It’s June 2013. Barack Obama is president. “The Purge” rules the box office. Wuhan is known only as the transportation hub of central China. And a young MIT engineering student named Sam Shames is bored.
“We were doing a prototyping contest and got tired of having to put on sweatshirts to stay comfortable in an over-airconditioned lab in June,” he said. “We asked why were couldn’t just heat and cool ourselves directly, and from there the idea for a wristband that could heat and cool was born. After winning the contest, the idea went viral and we started getting thousands of emails from people all over the world saying two things. One: temperature is the biggest pain point in my life. Two: When can I buy this? We were inspired by their stories and decided to start a company.”
That company is now called Embr Labs (an anagram for environment-mind-body-resonance). It is based on a concept called thermal wellness, which is the science of body temperature and the forces that affect it. Suffice to say that April 2020 is quite possibly the most portentous time in modern history to be a company that measures body temperature.
Embr Labs’ core product, sold via its website, is called the Wave bracelet, which was launched in September 2017. Since then Embr has sold tens of thousands of devices crafted from a basic insight: body temperature impacts mood and personal comfort. And if it can be personalized it can have therapeutic power. The company’s patented technology harnesses the power of thermal sensations to deliver natural therapies that “leverage the body and mind’s natural response to temperature to promote relief from hot flashes, manage stress, and enhance sleep,” according to Embr Labs.
With the COVID-19 crisis ravaging the U.S., a new spotlight has been put on the company. It was not designed to be a medical thermometer. But as Shames says, the firm has heard from a lot of customers about its utility now, amid the coronavirus pandemic. Its technology is delivered via an Apple Watch-looking device that conducts what it calls thermal waveforms — dynamic temperature sensations that cool or warm temperature-sensitive wrist nerves with algorithmically-designed waves.
Practically speaking the Wave doesn’t radically change body temperature. It does change your perception of it. So if Shames and his friends were wearing one in the freezing cold lab, their Wave bands would introduce warming waves at the sensitive point for its perception. As Wired magazine said in a recent review: “The idea is that, in situations where you can’t control the thermostat or you left your sweater at home, the Wave will trick your brain into feeling warmer or cooler.”

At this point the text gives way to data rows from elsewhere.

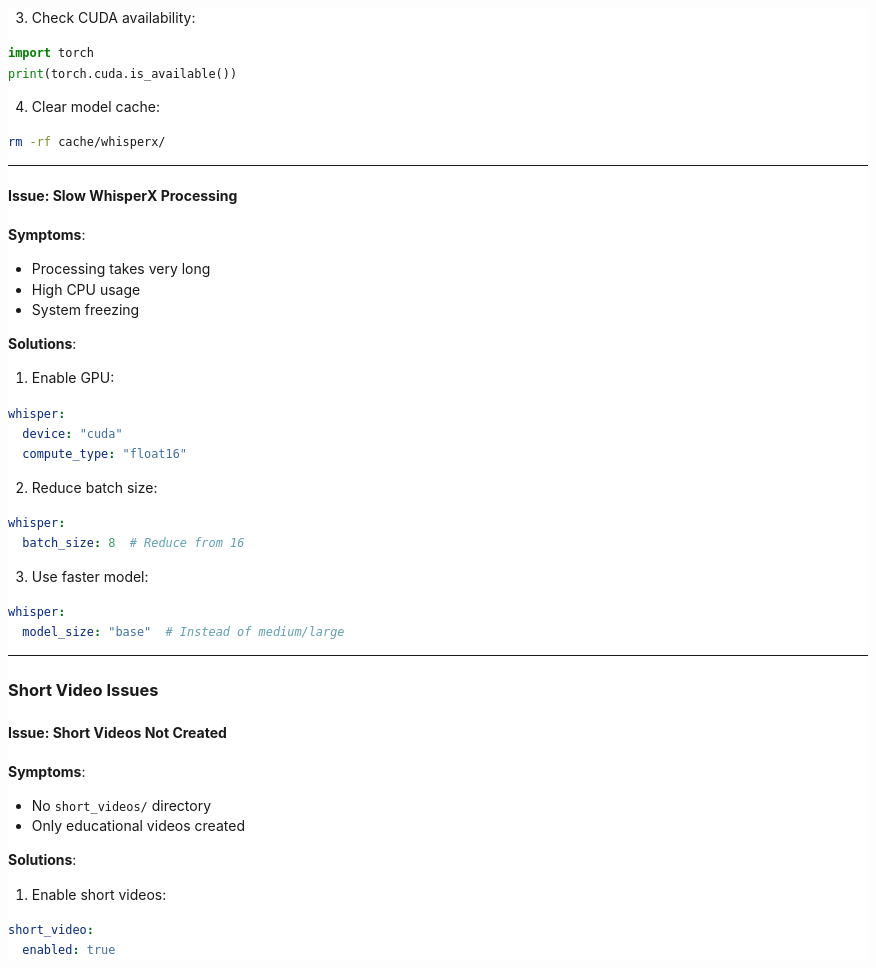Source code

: 3. Check CUDA availability:
```python
import torch
print(torch.cuda.is_available())
```

4. Clear model cache:
```bash
rm -rf cache/whisperx/
```

---

#### Issue: Slow WhisperX Processing

**Symptoms**:
- Processing takes very long
- High CPU usage
- System freezing

**Solutions**:

1. Enable GPU:
```yaml
whisper:
  device: "cuda"
  compute_type: "float16"
```

2. Reduce batch size:
```yaml
whisper:
  batch_size: 8  # Reduce from 16
```

3. Use faster model:
```yaml
whisper:
  model_size: "base"  # Instead of medium/large
```

---

### Short Video Issues

#### Issue: Short Videos Not Created

**Symptoms**:
- No `short_videos/` directory
- Only educational videos created

**Solutions**:

1. Enable short videos:
```yaml
short_video:
  enabled: true
```
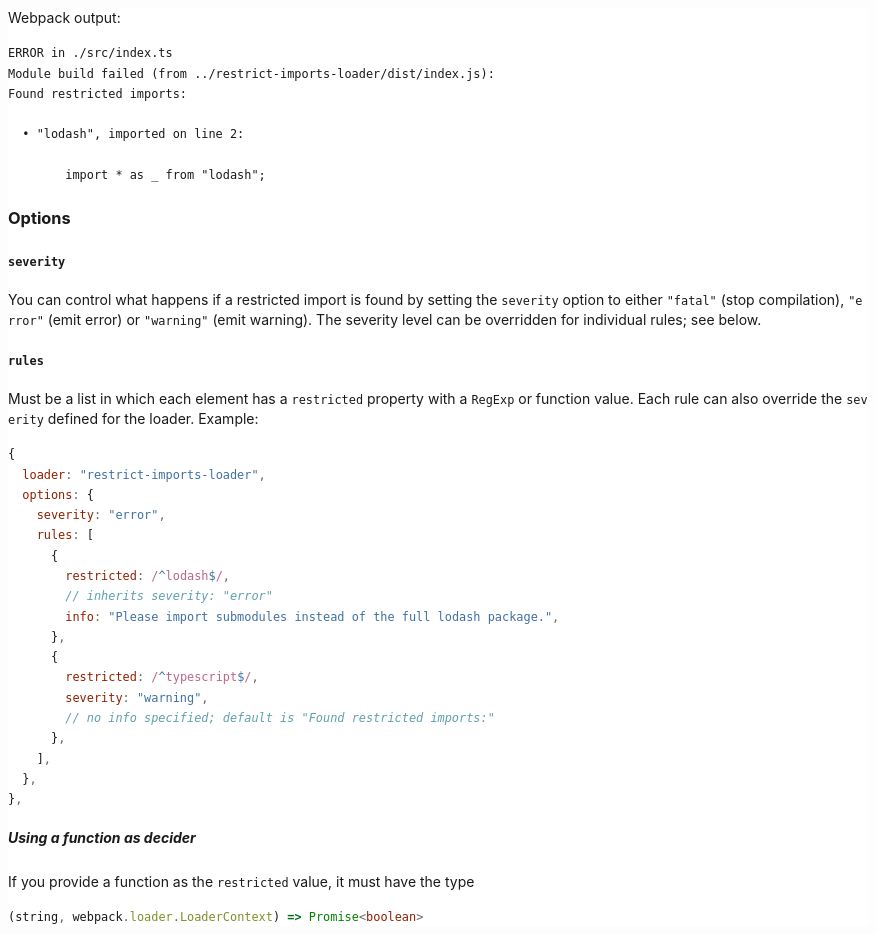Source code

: Webpack output:

```
ERROR in ./src/index.ts
Module build failed (from ../restrict-imports-loader/dist/index.js):
Found restricted imports:

  • "lodash", imported on line 2:

        import * as _ from "lodash";
```


### Options

#### `severity`

You can control what happens if a restricted import is found by setting the `severity` option to either `"fatal"` (stop compilation), `"error"` (emit error) or `"warning"` (emit warning).
The severity level can be overridden for individual rules; see below.


#### `rules`

Must be a list in which each element has a `restricted` property with a `RegExp` or function value.
Each rule can also override the `severity` defined for the loader.
Example:

```javascript
{
  loader: "restrict-imports-loader",
  options: {
    severity: "error",
    rules: [
      {
        restricted: /^lodash$/,
        // inherits severity: "error"
        info: "Please import submodules instead of the full lodash package.",
      },
      {
        restricted: /^typescript$/,
        severity: "warning",
        // no info specified; default is "Found restricted imports:"
      },
    ],
  },
},
```

##### Using a function as decider

If you provide a function as the `restricted` value, it must have the type

```typescript
(string, webpack.loader.LoaderContext) => Promise<boolean>
```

The Wave band has an on/off switch and temperature control. A correlating app has four preset modes: Quick, Essential, Extended, and Fall Asleep. Quick sends quick waves of cooling or heating over five minutes with each progressing setting extending that session.
Those settings omit one killer app for Embr: menopause. Embr Labs is probably the only tech company that has presented at the North American Menopause Society.
“There are over 330 million women affected by hot flashes, 2.5 billion people dealing with stress-related issues and 1.5 billion people experience sleep discomfort,” Shames said. “Our customers are using Embr Wave for comfort, sleep, and stress, and our biggest market to date is a group we call Prime-Time Women, that is women 45 to 65 who’ve run cold all their lives until they start experiencing hot flashes as part of their menopausal symptom cluster.”
In September 2019 the company announced $6 million in Series B funding led by DigiTx Partners, with participation from Bose Ventures among other investors. Embr Labs is using the investment to grow the company’s footprint in “wellness and digital therapeutics, accelerate development for the next generation of its core technology platform, and validate new use cases in thermal wellness.”
Along with the funding, Embr Labs is rebranding the company’s design with its thermal wellness ethos. “Embr Labs is not only a commercial company defining Thermal Wellness, but also a digital health company with great potential to substantially impact several therapeutic areas,” said David Kim, M.D., managing director of DigiTx Partners. “Moreover, significant real-world evidence can be captured through the Wave devices, which would lead to more personalized and optimal therapy for the users.”